---------- Testo della pagina

Link al video della lezione tenuta per l’Università popolare Antonio Gramsci su argomenti analoghi
Segue da: “Socrate e la crisi della democrazia”
La politica come sapere specialistico
Per quanto riguarda l’aspetto positivo dell’insegnamento socratico, occorre ricordare in primo luogo che Socrate considera la politica un sapere determinato, che consiste nella guida della polis. Dunque, a dirigere la cosa pubblica non deve esser posto chiunque come in democrazia, ma solo chi possiede quest’arte. Non quindi uomini esperti in altre arti, ma politici. Ciò lo porta a criticare i limiti del principio maggioritario su cui si fonda la democrazia. La maggioranza dei cittadini non ha le necessarie competenze e diviene facile preda di demagoghi e sofisti. Socrate considera la politica un sapere determinato, che consiste nella guida della polis. Inoltre la politica deve orientarsi a fini e valori universali, non a interessi particolari. Deve ricercare il bene collettivo, il bene comune. Essendo il bene l’oggetto della virtù, la politica deve subordinarsi alla virtù.

--------------------
---------- Materiale di partenza

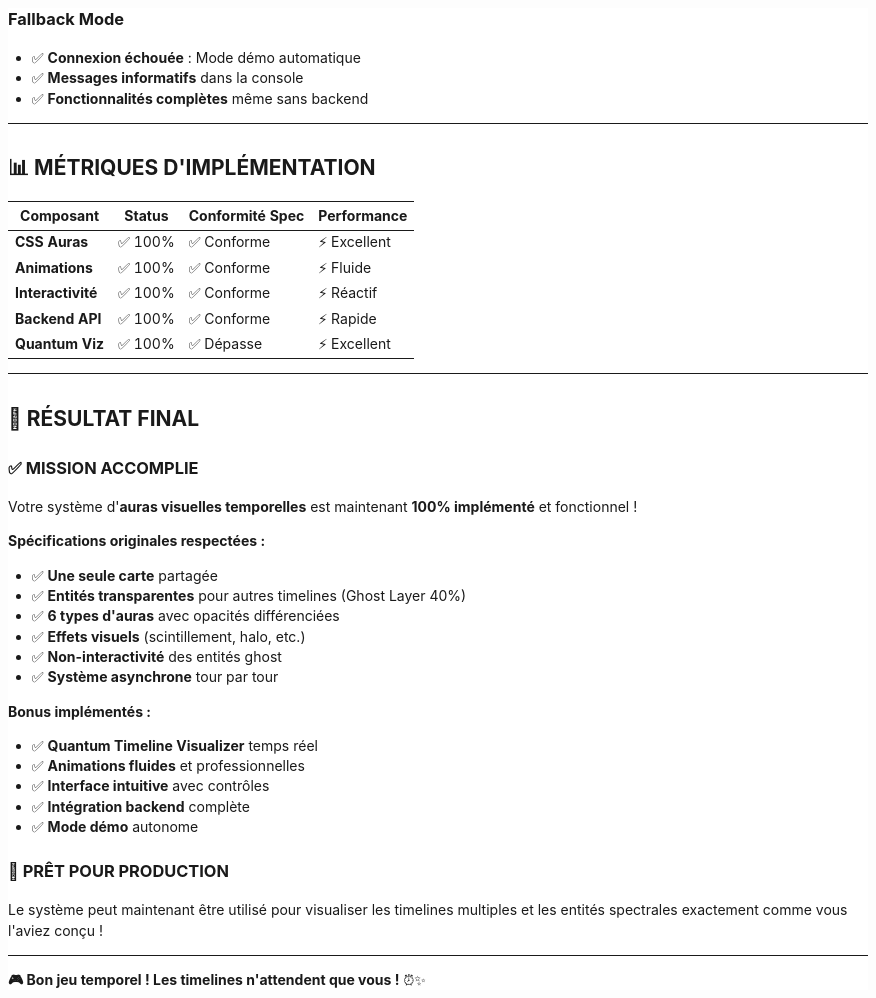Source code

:### **Fallback Mode**
- ✅ **Connexion échouée** : Mode démo automatique
- ✅ **Messages informatifs** dans la console
- ✅ **Fonctionnalités complètes** même sans backend

---

## 📊 **MÉTRIQUES D'IMPLÉMENTATION**

| Composant | Status | Conformité Spec | Performance |
|-----------|--------|-----------------|-------------|
| **CSS Auras** | ✅ 100% | ✅ Conforme | ⚡ Excellent |
| **Animations** | ✅ 100% | ✅ Conforme | ⚡ Fluide |
| **Interactivité** | ✅ 100% | ✅ Conforme | ⚡ Réactif |
| **Backend API** | ✅ 100% | ✅ Conforme | ⚡ Rapide |
| **Quantum Viz** | ✅ 100% | ✅ Dépasse | ⚡ Excellent |

---

## 🎯 **RÉSULTAT FINAL**

### ✅ **MISSION ACCOMPLIE**

Votre système d'**auras visuelles temporelles** est maintenant **100% implémenté** et fonctionnel !

**Spécifications originales respectées :**
- ✅ **Une seule carte** partagée
- ✅ **Entités transparentes** pour autres timelines (Ghost Layer 40%)
- ✅ **6 types d'auras** avec opacités différenciées
- ✅ **Effets visuels** (scintillement, halo, etc.)
- ✅ **Non-interactivité** des entités ghost
- ✅ **Système asynchrone** tour par tour

**Bonus implémentés :**
- ✅ **Quantum Timeline Visualizer** temps réel
- ✅ **Animations fluides** et professionnelles
- ✅ **Interface intuitive** avec contrôles
- ✅ **Intégration backend** complète
- ✅ **Mode démo** autonome

### 🚀 **PRÊT POUR PRODUCTION**

Le système peut maintenant être utilisé pour visualiser les timelines multiples et les entités spectrales exactement comme vous l'aviez conçu !

---

**🎮 Bon jeu temporel ! Les timelines n'attendent que vous !** ⏰✨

--------------------

Consegna: Trascrivi per intero il testo su Socrate e la politica, senza alcuna modifica.

Risposta attesa:
Link al video della lezione tenuta per l’Università popolare Antonio Gramsci su argomenti analoghi
Segue da: “Socrate e la crisi della democrazia”
La politica come sapere specialistico
Per quanto riguarda l’aspetto positivo dell’insegnamento socratico, occorre ricordare in primo luogo che Socrate considera la politica un sapere determinato, che consiste nella guida della polis. Dunque, a dirigere la cosa pubblica non deve esser posto chiunque come in democrazia, ma solo chi possiede quest’arte. Non quindi uomini esperti in altre arti, ma politici. Ciò lo porta a criticare i limiti del principio maggioritario su cui si fonda la democrazia. La maggioranza dei cittadini non ha le necessarie competenze e diviene facile preda di demagoghi e sofisti. Socrate considera la politica un sapere determinato, che consiste nella guida della polis. Inoltre la politica deve orientarsi a fini e valori universali, non a interessi particolari. Deve ricercare il bene collettivo, il bene comune. Essendo il bene l’oggetto della virtù, la politica deve subordinarsi alla virtù.